--- Extracted information ---

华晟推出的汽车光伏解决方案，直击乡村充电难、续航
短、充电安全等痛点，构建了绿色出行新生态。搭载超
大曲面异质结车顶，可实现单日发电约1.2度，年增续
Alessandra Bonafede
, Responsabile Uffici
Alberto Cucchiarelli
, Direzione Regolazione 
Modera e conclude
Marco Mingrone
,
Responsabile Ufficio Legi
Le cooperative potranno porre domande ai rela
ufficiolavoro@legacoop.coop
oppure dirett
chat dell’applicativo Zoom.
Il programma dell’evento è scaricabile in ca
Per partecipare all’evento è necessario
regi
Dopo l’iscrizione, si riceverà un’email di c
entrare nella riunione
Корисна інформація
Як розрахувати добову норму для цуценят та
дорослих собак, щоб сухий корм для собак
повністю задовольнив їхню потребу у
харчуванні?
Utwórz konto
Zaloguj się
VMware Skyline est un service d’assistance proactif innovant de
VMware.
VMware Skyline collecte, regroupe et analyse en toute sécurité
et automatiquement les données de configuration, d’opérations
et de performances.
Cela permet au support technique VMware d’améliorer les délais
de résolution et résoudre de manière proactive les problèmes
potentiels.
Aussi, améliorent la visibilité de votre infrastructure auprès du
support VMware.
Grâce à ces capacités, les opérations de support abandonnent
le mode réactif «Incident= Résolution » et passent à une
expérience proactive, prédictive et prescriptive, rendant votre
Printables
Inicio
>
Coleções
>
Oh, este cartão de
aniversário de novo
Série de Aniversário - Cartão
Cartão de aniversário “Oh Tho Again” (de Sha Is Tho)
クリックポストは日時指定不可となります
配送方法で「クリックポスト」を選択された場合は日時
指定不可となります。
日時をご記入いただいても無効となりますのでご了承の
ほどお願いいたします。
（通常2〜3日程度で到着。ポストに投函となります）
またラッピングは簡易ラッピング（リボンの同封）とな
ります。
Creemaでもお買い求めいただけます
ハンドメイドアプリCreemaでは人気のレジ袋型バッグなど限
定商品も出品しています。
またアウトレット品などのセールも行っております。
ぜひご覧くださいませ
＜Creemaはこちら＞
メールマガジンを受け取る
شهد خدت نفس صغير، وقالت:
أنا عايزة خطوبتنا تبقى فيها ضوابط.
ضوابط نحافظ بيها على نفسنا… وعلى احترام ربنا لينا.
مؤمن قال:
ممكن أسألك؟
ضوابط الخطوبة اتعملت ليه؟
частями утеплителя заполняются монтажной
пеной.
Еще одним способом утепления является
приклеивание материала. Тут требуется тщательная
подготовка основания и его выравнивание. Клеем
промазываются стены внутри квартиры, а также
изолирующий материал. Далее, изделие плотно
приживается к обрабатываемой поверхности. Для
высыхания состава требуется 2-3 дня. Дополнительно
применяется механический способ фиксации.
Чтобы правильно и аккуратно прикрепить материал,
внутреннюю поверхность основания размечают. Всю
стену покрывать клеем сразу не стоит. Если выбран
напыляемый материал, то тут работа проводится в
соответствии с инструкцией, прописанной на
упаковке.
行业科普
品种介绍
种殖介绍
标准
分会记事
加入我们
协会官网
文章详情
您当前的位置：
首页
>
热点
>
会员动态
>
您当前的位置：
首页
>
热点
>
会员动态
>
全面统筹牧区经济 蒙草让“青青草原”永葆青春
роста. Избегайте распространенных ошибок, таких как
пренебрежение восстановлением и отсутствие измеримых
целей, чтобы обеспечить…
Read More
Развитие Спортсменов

---

Problem description ::
Print exactly, and only, the lines running from the one that contains "Série de Aniversário - Cartão" to the last line of the records above.

Task answer ::
Série de Aniversário - Cartão
Cartão de aniversário “Oh Tho Again” (de Sha Is Tho)
クリックポストは日時指定不可となります
配送方法で「クリックポスト」を選択された場合は日時
指定不可となります。
日時をご記入いただいても無効となりますのでご了承の
ほどお願いいたします。
（通常2〜3日程度で到着。ポストに投函となります）
またラッピングは簡易ラッピング（リボンの同封）とな
ります。
Creemaでもお買い求めいただけます
ハンドメイドアプリCreemaでは人気のレジ袋型バッグなど限
定商品も出品しています。
またアウトレット品などのセールも行っております。
ぜひご覧くださいませ
＜Creemaはこちら＞
メールマガジンを受け取る
شهد خدت نفس صغير، وقالت:
أنا عايزة خطوبتنا تبقى فيها ضوابط.
ضوابط نحافظ بيها على نفسنا… وعلى احترام ربنا لينا.
مؤمن قال:
ممكن أسألك؟
ضوابط الخطوبة اتعملت ليه؟
частями утеплителя заполняются монтажной
пеной.
Еще одним способом утепления является
приклеивание материала. Тут требуется тщательная
подготовка основания и его выравнивание. Клеем
промазываются стены внутри квартиры, а также
изолирующий материал. Далее, изделие плотно
приживается к обрабатываемой поверхности. Для
высыхания состава требуется 2-3 дня. Дополнительно
применяется механический способ фиксации.
Чтобы правильно и аккуратно прикрепить материал,
внутреннюю поверхность основания размечают. Всю
стену покрывать клеем сразу не стоит. Если выбран
напыляемый материал, то тут работа проводится в
соответствии с инструкцией, прописанной на
упаковке.
行业科普
品种介绍
种殖介绍
标准
分会记事
加入我们
协会官网
文章详情
您当前的位置：
首页
>
热点
>
会员动态
>
您当前的位置：
首页
>
热点
>
会员动态
>
全面统筹牧区经济 蒙草让“青青草原”永葆青春
роста. Избегайте распространенных ошибок, таких как
пренебрежение восстановлением и отсутствие измеримых
целей, чтобы обеспечить…
Read More
Развитие Спортсменов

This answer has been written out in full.